Embora esse processo possa ser uma ferramenta de crítica social, ela alerta que não se pode perder de vista que o cancelamento é uma forma de violência no cenário digital. “Muitos dos cancelamentos do Big Brother de 2020, por exemplo, serviram também para indicar questões que deveriam ser discutidas e isso é importante, a gente não pode só cancelar o cancelamento. (...) Cancelar por cancelar é violência, é desumano. Cancelar para trazer também uma crítica social é uma forma da gente avançar como coletivo”, diz.

"Cancelar por cancelar é violência, é desumano. Cancelar para trazer também uma crítica social é uma forma da gente avançar como coletivo”

Saúde mental 

A tentativa de cancelar um usuário de uma rede social pode afetá-lo também na vida “offline”, afirma a professora do departamento de Psicologia da UFC, Michelle Steiner. A profissional aponta o fenômeno como uma nova roupagem do linchamento virtual, que tenta  silenciar, apagar e afastar, por meio do boicote e da punição, aqueles que praticaram um comportamento considerado aversivo a determinado grupo. 

A psicóloga alerta que os “cancelados” podem desenvolver, embora isso não ocorra de modo obrigatório, sintomas semelhantes aos apresentados por pessoas vítimas do “cyberbullying”, como distúrbios psicossomáticos (dor de cabeça, dor no estômago, entre outros), irritabilidade,  alterações no sono e pensamentos destrutivos, o qual, a depender da frequência e da intensidade, pode induzir a um quadro de ansiedade e depressão.

“Considero uma forma de violência psicológica usada independente da etnia, gênero, status social e que, ao mesmo tempo que busca silenciar, apagar, inviabilizar, desqualificar e apedrejar emocionalmente o cancelado.  Evidencia-o a um conjunto de ideias, bem como alimenta discursos de ‘ódio de manada’, um coletivo organizado contra um objeto representante, como uma pessoa ou uma empresa”, explana. 

O comportamento dos “canceladores” está associado à perda de habilidade de interação social face a face entre os usuários das redes sociais, aponta a psicóloga e professora da Universidade de Fortaleza, Daniela Furlani. Segundo ela, criticar alguém remotamente é “mais fácil”, já que o outro está impossibilitado de se defender e de mostrar o seu ponto de vista. 

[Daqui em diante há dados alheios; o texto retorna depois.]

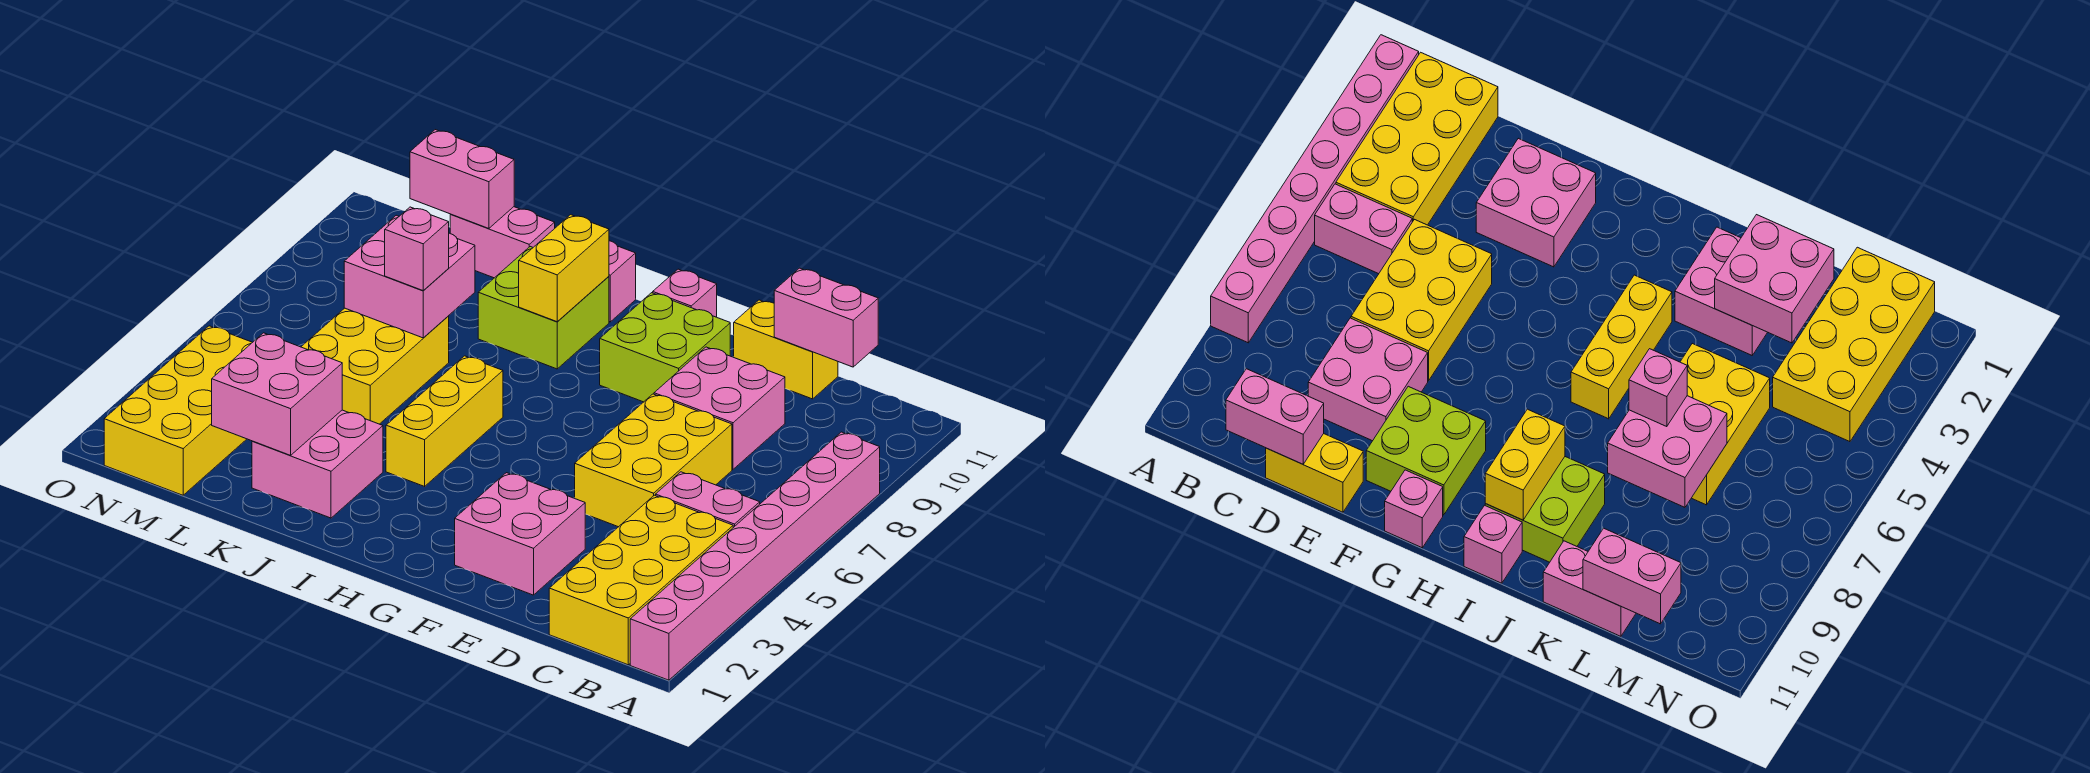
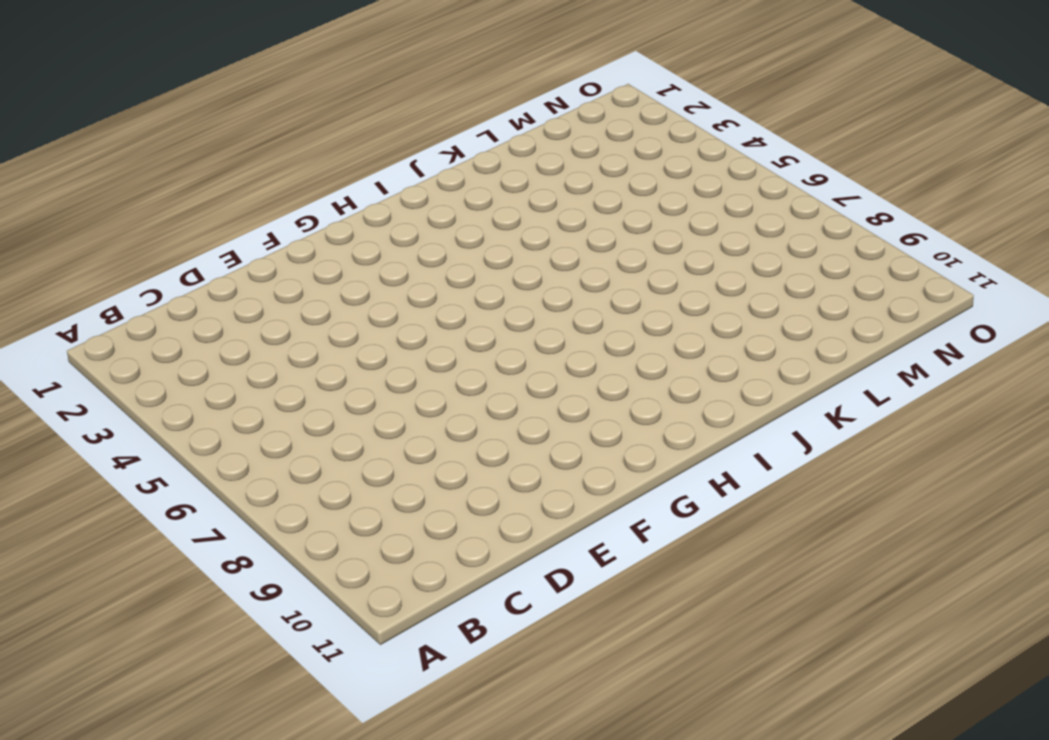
none -> pink brick A1:A8 level 1
none -> yellow brick B1:C4 level 1
none -> pink brick B5:C5 level 1

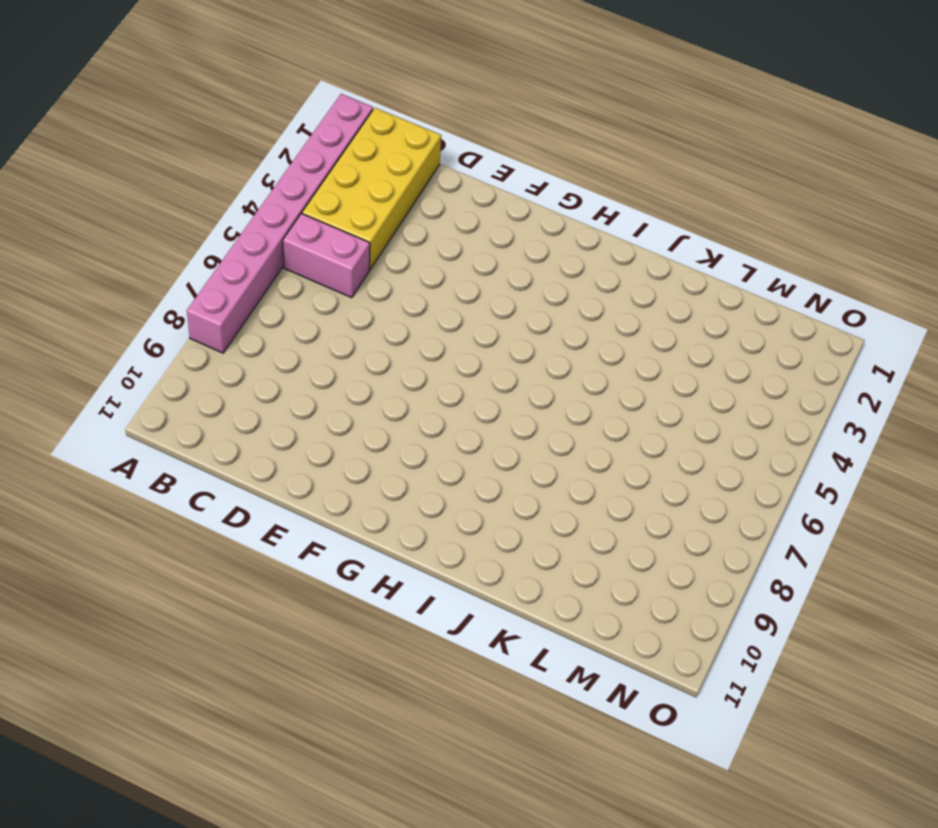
none -> yellow brick D5:E7 level 1
none -> pink brick D8:E9 level 1
none -> yellow brick D11:E11 level 1

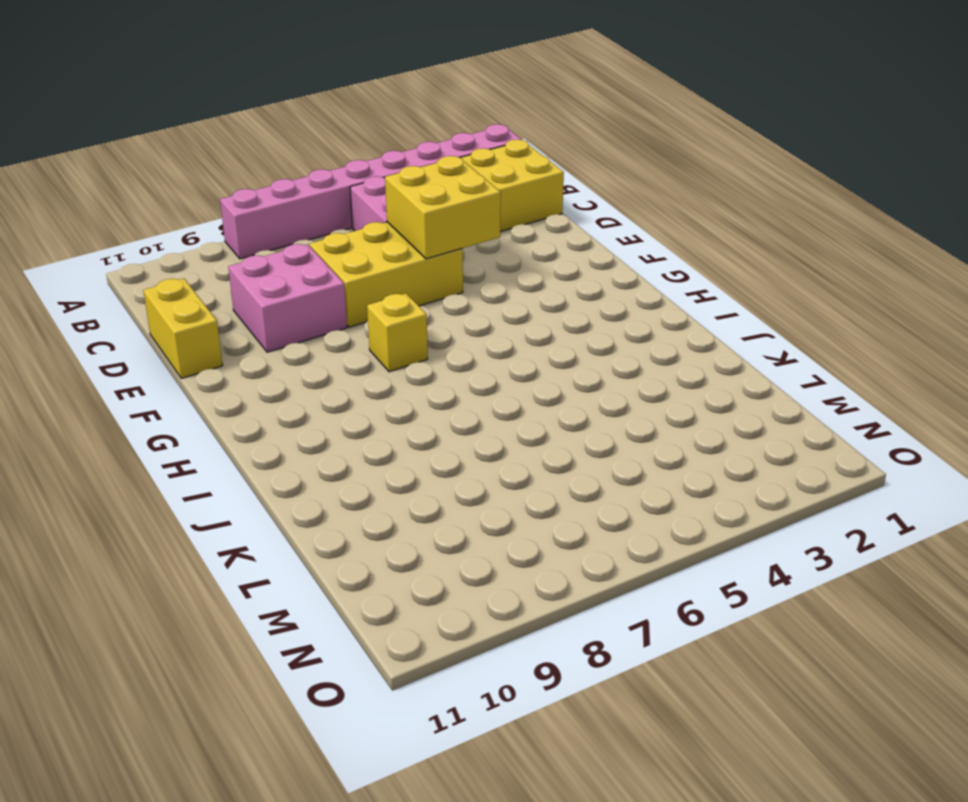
yellow brick D4:E5 level 2 -> none
yellow brick G7 level 1 -> none
none -> pink brick E2:F3 level 1
none -> lime brick F9:G10 level 1
none -> pink brick G11 level 1

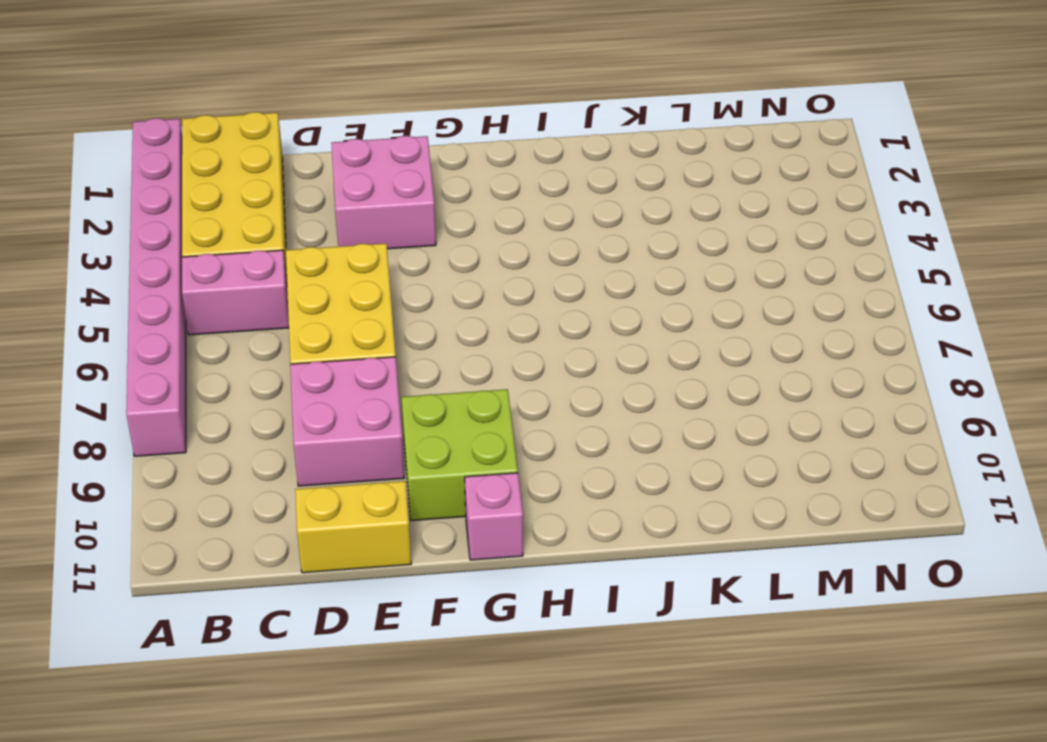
none -> yellow brick I4:I6 level 1
none -> lime brick I9:J10 level 1
none -> pink brick I11 level 1

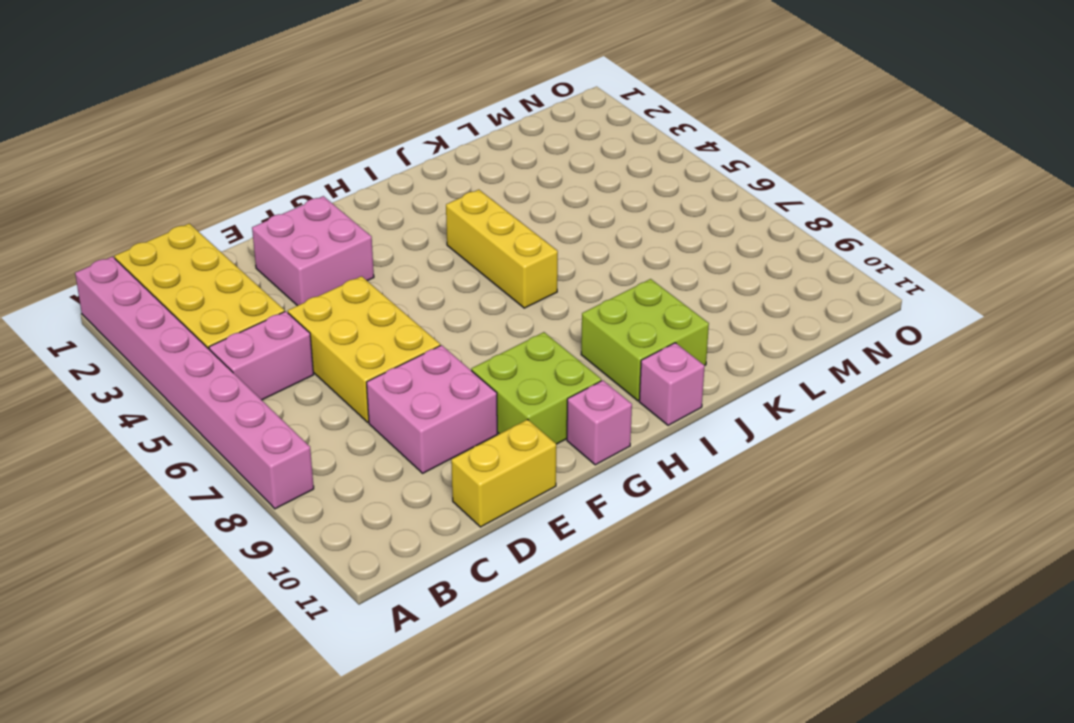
none -> pink brick J2:K3 level 1
none -> yellow brick K5:L7 level 1
none -> pink brick K11:L11 level 1

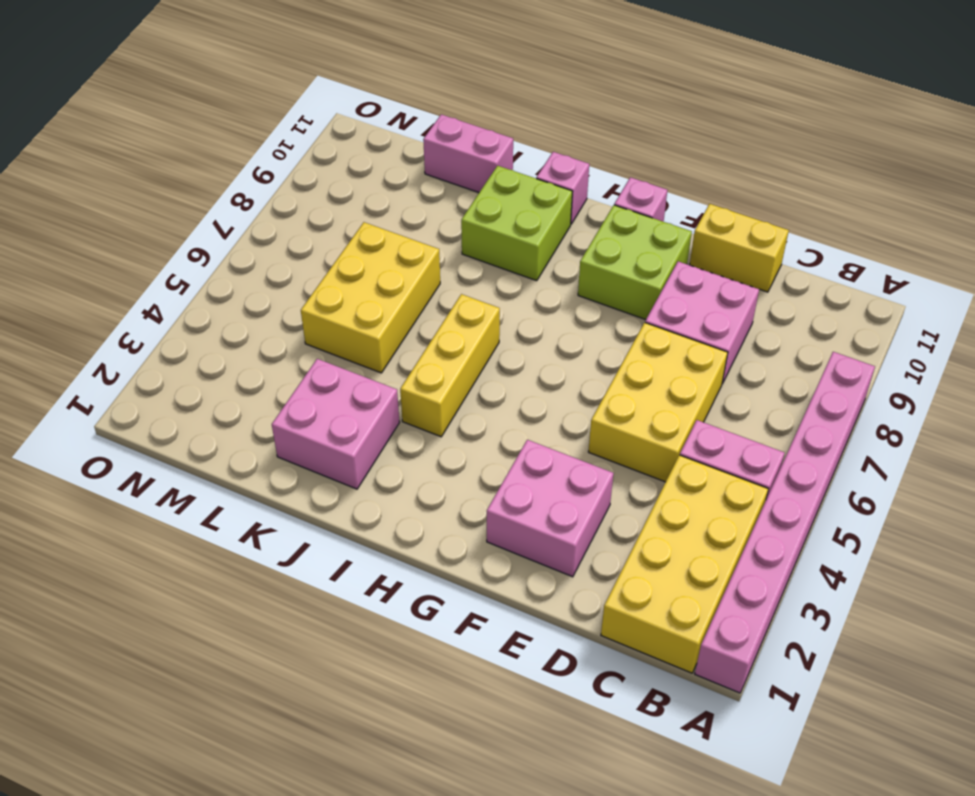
none -> yellow brick M1:N4 level 1
none -> pink brick C11:D11 level 2
none -> yellow brick I9:I10 level 2

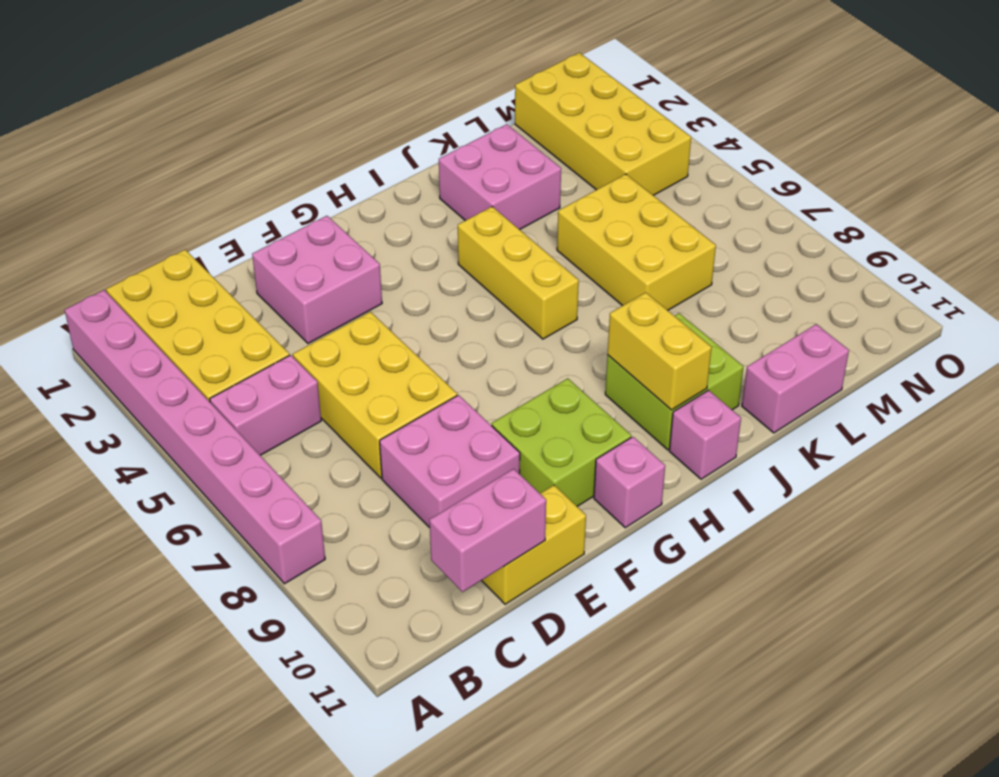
none -> pink brick K2:L3 level 2
none -> pink brick K7:L8 level 2
none -> pink brick L11:M11 level 2

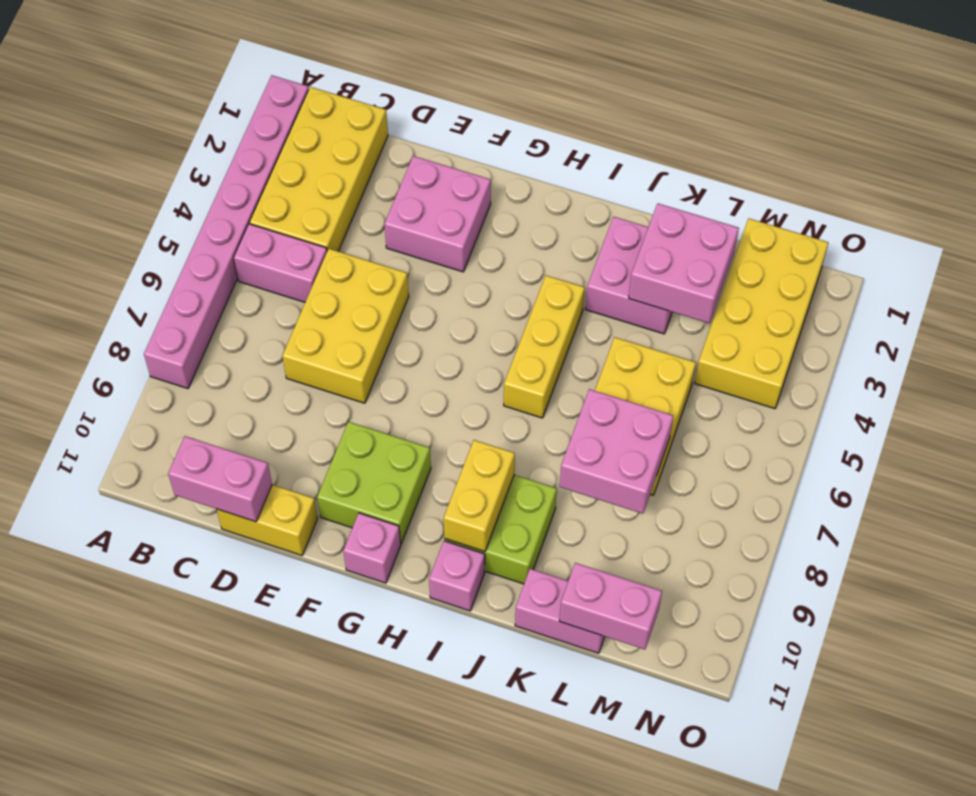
none -> pink brick D8:E9 level 1
none -> pink brick K7 level 3

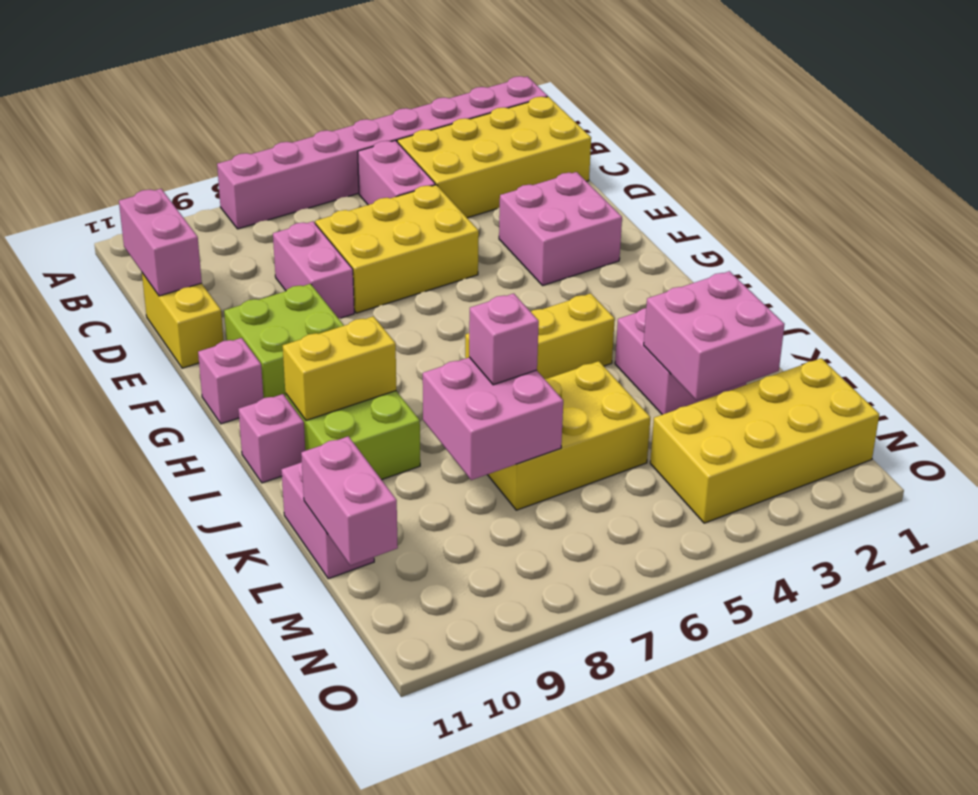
pink brick D8:E8 level 1 -> pink brick D8:E9 level 1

“Eu tendo a ser menos empático ao outro quando eu me relaciono com ele de um modo remoto, onde eu não consigo me conectar com o outro no conceito de empatia”, afirma. 

Medo do cancelamento

O medo de ser cancelado por seu comportamento no BBB21 fez com que alguns participantes adotassem novas posturas para evitar uma repercussão negativa dentro e fora do jogo. O cantor Fiuk, por exemplo, fez aulas sobre feminismo antes de entrar no programa. 

A youtuber Viih Tube já entrou “cancelada” na casa por conta de um vídeo publicado por ela em 2016, no qual ela surge cuspindo na boca de um gato. Durante a sua participação no BBB, a influenciadora comentou que sentia medo do julgamento da internet. 

O receio de ser cancelado pelos internautas pode inibir o comportamento dos participantes do reality, afirma Daniela Furlani. “Esse comportamento de inibição, defensivo, ‘com o pé atrás’ faz com que essas pessoas não se comportem naturalmente e de modo mais saudável”, diz.

Já a pesquisadora Issaaf Karhawi acredita que o cancelamento vai determinar mais a percepção da audiência do Big Brother Brasil do que o comportamento dos participantes dentro do jogo. 

“Ainda que eles cuidem do discurso, ainda que eles tentem performar um sujeito ideal, ainda sim é muito difícil manter um discurso que é incoerente com o sujeito. Então em algum momento esse sujeito autêntico, mais genuíno, menos performático vai aparecer no jogo e vai ter que lidar com as consequências das suas atitudes”, completa.